The provincial NDP ran a moderate, pocketbook campaign designed to win the centre from scandal-plagued Liberals. It got, in the words of one NDP strategist, a “wakeup call in the battle between orange and red.”

Ontario voters didn’t get over their Rae-days fear of the NDP. The provincial party’s platform – much like Mr. Mulcair’s program – didn’t galvanize the left or lure the centre. The NDP’s vote went up slightly, and the federal party won’t lose hope of winning seats in Toronto’s inner suburbs.

But further out, and north of Highway 401, it was out of the game.

That’s a critical weakness in a critical place. Because the provincial election showed where the path to federal power is, and that soothing Southern Ontario’s anxiety is the way to get there.

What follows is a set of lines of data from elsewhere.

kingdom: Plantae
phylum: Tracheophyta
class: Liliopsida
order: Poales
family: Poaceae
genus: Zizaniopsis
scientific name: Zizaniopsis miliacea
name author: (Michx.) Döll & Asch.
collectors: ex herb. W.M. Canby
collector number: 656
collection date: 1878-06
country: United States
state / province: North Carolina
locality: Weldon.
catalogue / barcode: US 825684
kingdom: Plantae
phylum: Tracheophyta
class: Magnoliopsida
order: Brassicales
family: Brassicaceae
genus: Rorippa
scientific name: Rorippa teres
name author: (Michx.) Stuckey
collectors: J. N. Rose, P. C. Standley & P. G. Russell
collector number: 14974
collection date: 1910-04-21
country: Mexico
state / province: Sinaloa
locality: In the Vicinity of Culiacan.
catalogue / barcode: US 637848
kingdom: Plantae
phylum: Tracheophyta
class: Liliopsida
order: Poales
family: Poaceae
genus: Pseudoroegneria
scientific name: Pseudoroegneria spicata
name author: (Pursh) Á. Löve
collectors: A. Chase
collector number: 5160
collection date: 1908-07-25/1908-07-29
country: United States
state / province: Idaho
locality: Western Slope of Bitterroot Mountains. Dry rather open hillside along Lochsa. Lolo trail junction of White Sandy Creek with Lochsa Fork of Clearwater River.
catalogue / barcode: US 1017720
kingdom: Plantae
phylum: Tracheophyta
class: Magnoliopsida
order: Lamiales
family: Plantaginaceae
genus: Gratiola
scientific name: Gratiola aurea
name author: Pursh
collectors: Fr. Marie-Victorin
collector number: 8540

But I think there is another complicating issue for the Liberals and NDP: Quebec. It seems to me that the first battleground for the Liberals and the NDP is in Quebec and they, but not the Conservatives, are engaged in a three way race (a potentially renewed BQ is also in play) there. I think that the issues that matter in Quebec and the issues which the Liberals and NDP will have to embrace are antithetical to suburban Ontario. I will give the Liberals and NDP urban Totonro, Ottawa, Hamilton and Windsor, and I think we need to concede most (not all) of rural Ontario to the CPC (the NDP has some pockets of support, especially in the North-West) so it is the suburbs, some large like Mississauga and Brampton, some small like Port Colborne and Woodstock, where the seats are still up for grabs. It seems to me that the advantage is with the CPC: it can craft a platform aimed, squarely at suburban Ontario and they can be confident it will also appeal in most of the West (but likely not in urban Vancouver).

If they, the CPC, can hang on to many/most of the 18 seats they hold East of the Ottawa River then that can compete in enough of the 228 seats West of the Ottawa River to win about 160 (70%of the available seats (they won 73% of the seats West of the Ottawa Riven in 2011)) and give them, with say, 170 to 175 seats, a majority in 2015.